One of my personality weaknesses is that when a technical problem gets stuck in my head, I’m incapable of letting it go. Literally. I can think of several problems that stuck in my brain for several years until I finally solved them.
Time series regression (predicting the next number in a sequence) using an LSTM neural network (a very complex NN that has a memory) is one of these problems. This weekend I made a step forward in fully understanding LSTM time series regression. In particular, I figured out one reason why these problems are so difficult.
My usual example is the Airline Dataset. There are 144 values which represent the total number of international airline passengers each month, from January 1948 through December 1960. The data looks like:
1.12, 1.18, 1.32, 1.29, 1.21, 1.35 . . 4.32
The raw values are x100,000 so the first value means 112,000 passengers. In many of my attempts to predict the next number in the sequence. I thought I saw a phenomenon where all my predictions were off by one month. For example, suppose the input is a set of size four values. I saw things like:
Input Actual Predicted ========================================= 1.12 1.18 1.32 1.29 1.21 1.28 1.18 1.32 1.29 1.21 1.35 1.20 1.32 1.29 1.21 1.35 1.48 1.34 etc.
In other words, the model was predicting not the next value, but rather the last value of the current input. I figured I had just made some sort of indexing mistake because by shifting the predicting values up by one position, the predictions become very accurate. But I was wrong about that.

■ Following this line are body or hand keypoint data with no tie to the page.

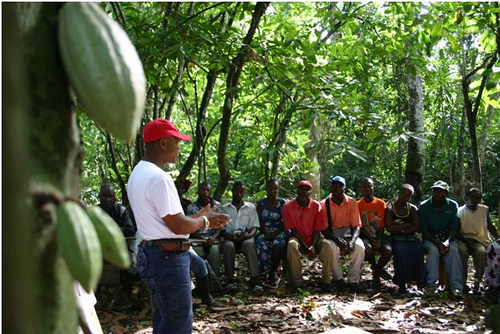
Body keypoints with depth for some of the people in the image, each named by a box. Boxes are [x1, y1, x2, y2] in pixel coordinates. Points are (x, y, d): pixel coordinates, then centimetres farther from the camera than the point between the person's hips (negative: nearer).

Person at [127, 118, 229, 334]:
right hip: (168, 257, -10)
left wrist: (201, 217, 12)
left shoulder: (139, 173, 12)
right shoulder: (158, 177, -21)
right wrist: (206, 220, -3)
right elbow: (178, 226, -21)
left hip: (152, 253, 10)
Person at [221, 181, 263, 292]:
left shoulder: (251, 207, 19)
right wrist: (227, 235, -12)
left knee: (248, 244, -37)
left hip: (246, 237, 0)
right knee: (228, 246, -36)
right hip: (230, 237, 0)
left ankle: (255, 278, -44)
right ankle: (230, 279, -33)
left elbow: (254, 226, 10)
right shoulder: (224, 208, 19)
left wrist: (249, 234, -13)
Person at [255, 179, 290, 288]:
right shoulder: (260, 203, 9)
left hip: (279, 232, -1)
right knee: (262, 246, -31)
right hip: (264, 232, 1)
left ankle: (272, 273, -14)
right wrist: (265, 232, -12)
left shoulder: (282, 203, 5)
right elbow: (258, 221, 5)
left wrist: (276, 233, -14)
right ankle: (272, 275, -14)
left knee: (277, 245, -34)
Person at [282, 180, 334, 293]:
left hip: (313, 238, 2)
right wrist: (305, 247, -19)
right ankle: (297, 282, -26)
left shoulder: (316, 206, -2)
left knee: (328, 245, -29)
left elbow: (318, 229, -4)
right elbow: (293, 229, -10)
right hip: (298, 238, -1)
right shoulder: (288, 206, -6)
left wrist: (312, 246, -20)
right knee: (292, 245, -36)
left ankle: (326, 281, -16)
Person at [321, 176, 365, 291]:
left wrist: (352, 240, -25)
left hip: (348, 234, 1)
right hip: (332, 235, -1)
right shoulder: (324, 204, -5)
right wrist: (337, 239, -26)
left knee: (360, 247, -31)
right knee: (332, 248, -35)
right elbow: (324, 229, -7)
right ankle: (338, 278, -13)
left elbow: (357, 226, -4)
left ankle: (353, 280, -15)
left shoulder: (352, 202, -2)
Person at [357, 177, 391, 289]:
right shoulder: (358, 205, 1)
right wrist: (371, 239, -14)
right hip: (365, 236, -2)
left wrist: (378, 240, -14)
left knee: (388, 250, -28)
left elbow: (382, 225, 3)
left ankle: (376, 272, 4)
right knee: (367, 249, -35)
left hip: (379, 236, 2)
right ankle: (377, 269, -3)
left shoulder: (381, 203, 6)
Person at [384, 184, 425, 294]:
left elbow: (417, 227, 3)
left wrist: (399, 228, -7)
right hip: (396, 238, -2)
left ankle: (418, 281, -29)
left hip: (411, 237, 2)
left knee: (418, 249, -31)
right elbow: (389, 228, -7)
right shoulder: (390, 208, 6)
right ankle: (403, 284, -30)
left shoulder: (412, 208, 15)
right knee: (401, 250, -34)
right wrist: (407, 225, -5)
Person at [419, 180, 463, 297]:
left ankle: (456, 286, -29)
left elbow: (453, 228, -1)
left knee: (453, 250, -30)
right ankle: (431, 285, -29)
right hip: (429, 238, -1)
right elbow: (424, 230, -8)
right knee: (433, 250, -33)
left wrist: (447, 241, -21)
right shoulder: (424, 206, -4)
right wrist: (438, 243, -22)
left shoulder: (453, 205, 1)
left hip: (447, 237, 1)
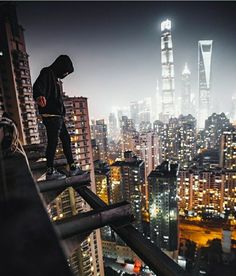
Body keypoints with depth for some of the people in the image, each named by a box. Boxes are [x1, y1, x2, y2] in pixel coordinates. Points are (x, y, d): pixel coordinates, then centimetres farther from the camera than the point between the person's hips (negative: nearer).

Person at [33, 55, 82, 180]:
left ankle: (72, 167, 19)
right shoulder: (47, 73, -4)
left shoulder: (56, 78, 24)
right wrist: (39, 96, -45)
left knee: (66, 139, 11)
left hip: (58, 116, 10)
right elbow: (38, 86, -24)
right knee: (53, 141, -9)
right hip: (50, 115, -10)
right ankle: (50, 171, 1)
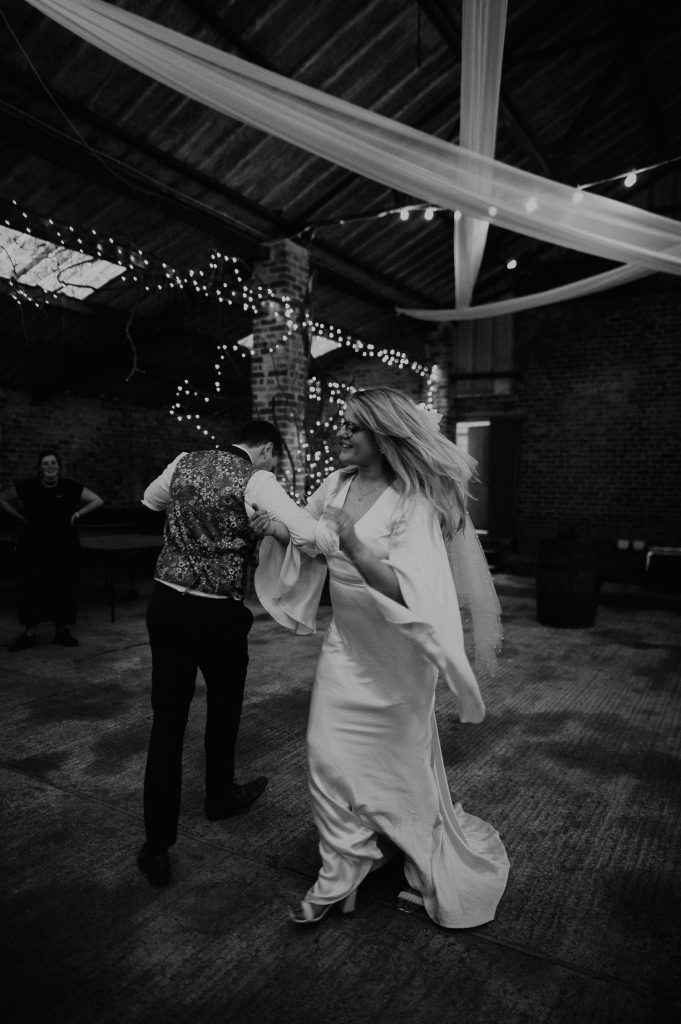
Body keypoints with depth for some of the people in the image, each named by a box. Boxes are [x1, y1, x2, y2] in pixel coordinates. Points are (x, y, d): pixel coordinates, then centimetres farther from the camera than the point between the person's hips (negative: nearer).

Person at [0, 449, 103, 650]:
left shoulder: (71, 487, -2)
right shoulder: (27, 487, -1)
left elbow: (97, 501, 7)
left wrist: (77, 514, -2)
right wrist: (20, 517, 4)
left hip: (64, 546, 0)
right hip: (33, 547, 0)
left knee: (64, 587, 3)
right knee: (31, 588, -1)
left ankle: (62, 631, 18)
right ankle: (29, 634, 10)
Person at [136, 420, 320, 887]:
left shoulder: (185, 463, 7)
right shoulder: (257, 481, -10)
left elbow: (150, 499, 26)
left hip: (167, 600, 5)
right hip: (218, 612, -4)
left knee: (167, 717, 9)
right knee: (224, 707, 21)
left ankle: (158, 845, 15)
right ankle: (220, 796, 45)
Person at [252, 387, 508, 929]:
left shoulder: (414, 503, -21)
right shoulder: (336, 485, -3)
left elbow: (407, 591, -30)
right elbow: (307, 546, 11)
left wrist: (352, 544, -42)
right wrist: (279, 530, -9)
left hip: (396, 653, -5)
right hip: (345, 642, 5)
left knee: (402, 766, 13)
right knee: (330, 759, 8)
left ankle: (433, 874, 42)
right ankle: (340, 877, 31)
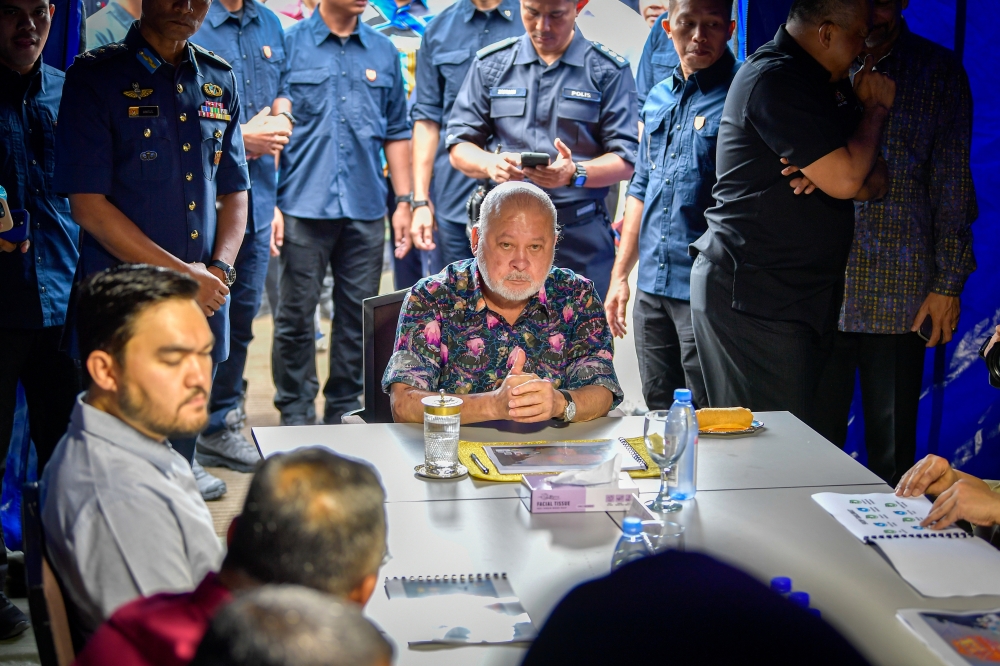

I now believe this effect is a fundamental problem with LSTM time series regression. An LSTM uses as its input, the new input and also part of the previous output. If the LSTM is ineffective, it could be using just the previous output, which because of the way rolling window data is set up, would give the bad results above. (Note: my explanation here isn’t fully correct — a complete explanation would take a couple of pages).
Put another way, time series regression problems with an LSTM appear to be extremely prone to a form of over-fitting related to rolling window data.
I coded up yet-another-example using the CNTK library. By adding a dropout layer I was able to lessen the effect of this over-fitting. There’s still much more to understand in my search for truth. My current working hypothesis is that LSTMs for time series regression can work well for modeling the structure of a dataset (which can be used for anomaly detection), or for predicting a very short time ahead (perhaps one or two time steps), but not for extrapolating several time steps ahead.